▶ [ASSIGNMENT]:
Among the records, find the lines that hold the string "access" and return them.

======== DATA EXCERPTS ========

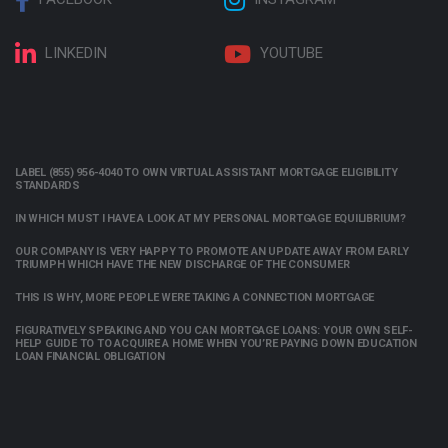
LINKEDIN
YOUTUBE
LABEL (855) 956-4040 TO OWN VIRTUAL ASSISTANT MORTGAGE ELIGIBILITY
STANDARDS
IN WHICH MUST I HAVE A LOOK AT MY PERSONAL MORTGAGE EQUILIBRIUM?
OUR COMPANY IS VERY HAPPY TO PROMOTE AN UPDATE AWAY FROM EARLY
TRIUMPH WHICH HAVE THE NEW DISCHARGE OF THE CONSUMER
THIS IS WHY, MORE PEOPLE WERE TAKING A CONNECTION MORTGAGE
FIGURATIVELY SPEAKING AND YOU CAN MORTGAGE LOANS: YOUR OWN SELF-
HELP GUIDE TO TO ACQUIRE A HOME WHEN YOU’RE PAYING DOWN EDUCATION
LOAN FINANCIAL OBLIGATION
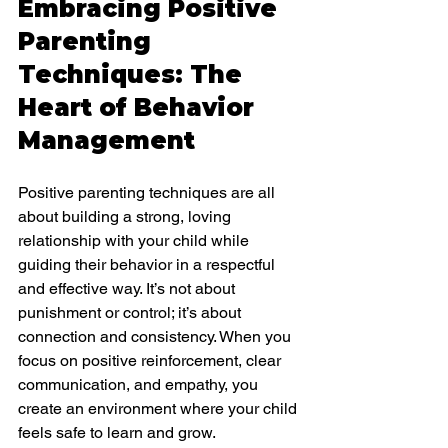
Embracing Positive 
Parenting 
Techniques: The 
Heart of Behavior 
Management
Positive parenting techniques are all 
about building a strong, loving 
relationship with your child while 
guiding their behavior in a respectful 
and effective way. It’s not about 
punishment or control; it’s about 
connection and consistency. When you 
focus on positive reinforcement, clear 
communication, and empathy, you 
create an environment where your child 
feels safe to learn and grow.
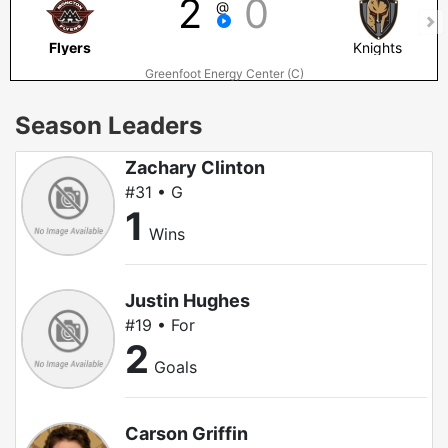
2
0
@
Flyers
Knights
Greenfoot Energy Center (C)
Season Leaders
Zachary Clinton
#31 • G
1
Wins
Justin Hughes
#19 • For
2
Goals
Carson Griffin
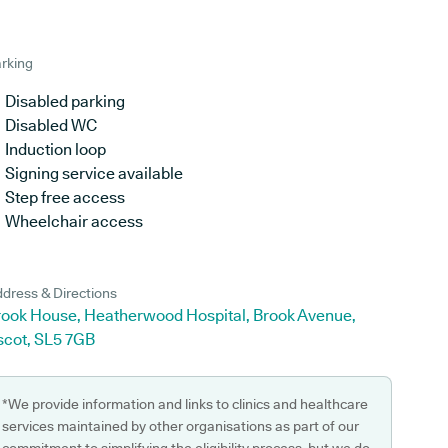
rking
Disabled parking
Disabled WC
Induction loop
Signing service available
Step free access
Wheelchair access
dress & Directions
rook House, Heatherwood Hospital, Brook Avenue,
scot, SL5 7GB
*We provide information and links to clinics and healthcare
services maintained by other organisations as part of our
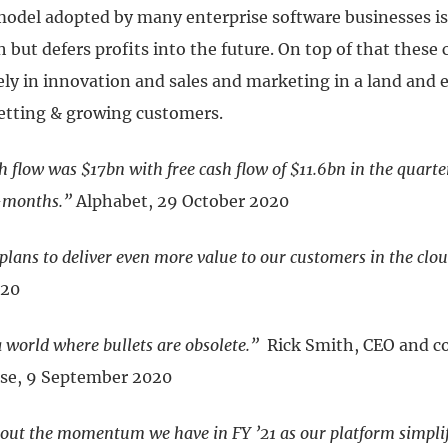
model adopted by many enterprise software businesses is 
 but defers profits into the future. On top of that thes
ely in innovation and sales and marketing in a land and
etting & growing customers.
h flow was $17bn with free cash flow of $11.6bn in the quart
2-months.”
Alphabet, 29 October 2020
plans to deliver even more value to our customers in the clou
020
a world where bullets are obsolete.”
Rick Smith, CEO and c
se, 9 September 2020
bout the momentum we have in FY ’21 as our platform simplif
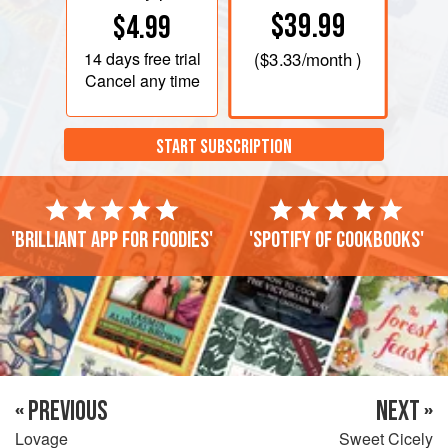
$39.99
$4.99
14 days
free trial
(
$3.33
/month )
Cancel any time
START SUBSCRIPTION
'Brilliant app for foodies'
'Spotify of cookbooks'
« PREVIOUS
NEXT »
Lovage
Sweet Cicely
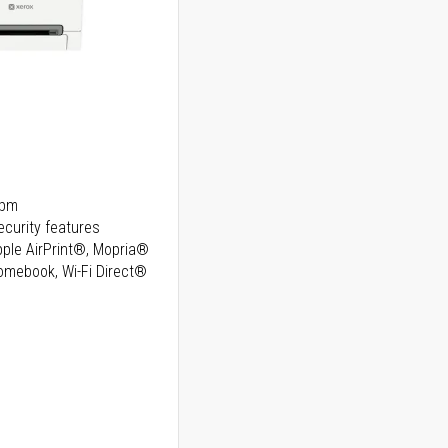
ppm
curity features
Apple AirPrint®, Mopria®
romebook, Wi-Fi Direct®
ice
ice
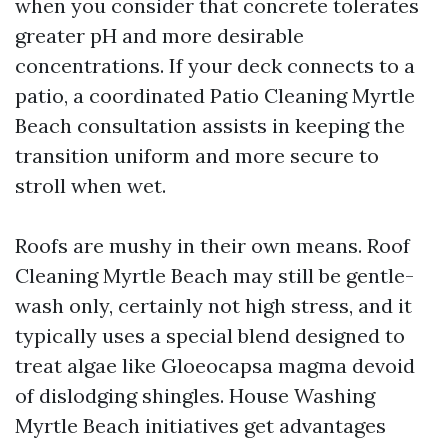
when you consider that concrete tolerates
greater pH and more desirable
concentrations. If your deck connects to a
patio, a coordinated Patio Cleaning Myrtle
Beach consultation assists in keeping the
transition uniform and more secure to
stroll when wet.
Roofs are mushy in their own means. Roof
Cleaning Myrtle Beach may still be gentle-
wash only, certainly not high stress, and it
typically uses a special blend designed to
treat algae like Gloeocapsa magma devoid
of dislodging shingles. House Washing
Myrtle Beach initiatives get advantages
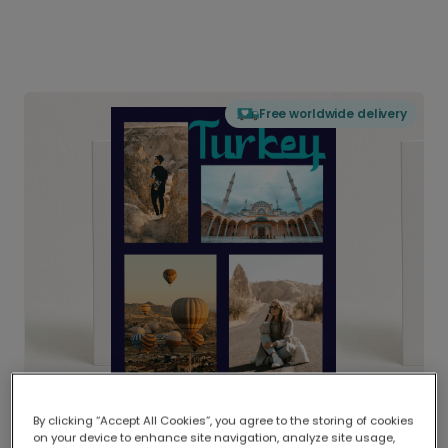
Free worldwide delivery
By clicking “Accept All Cookies”, you agree to the storing of cookies
on your device to enhance site navigation, analyze site usage,
Delivered globally, printed locally.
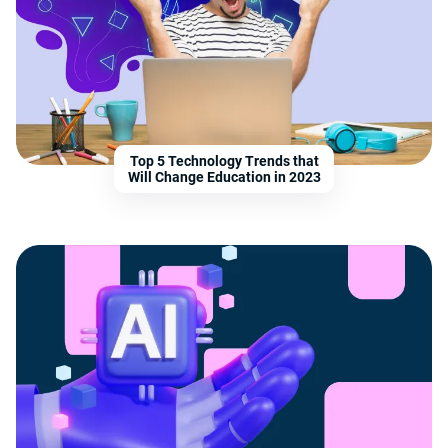
Top 5 Technology Trends that
Will Change Education in 2023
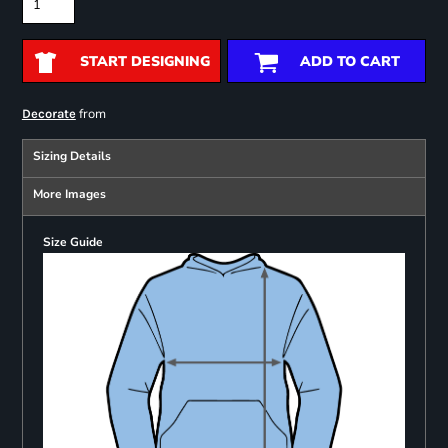
START DESIGNING
ADD TO CART
from
Decorate
Sizing Details
More Images
Size Guide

========

▶ [EXERCISE OUTPUT]:
Step free access
Wheelchair access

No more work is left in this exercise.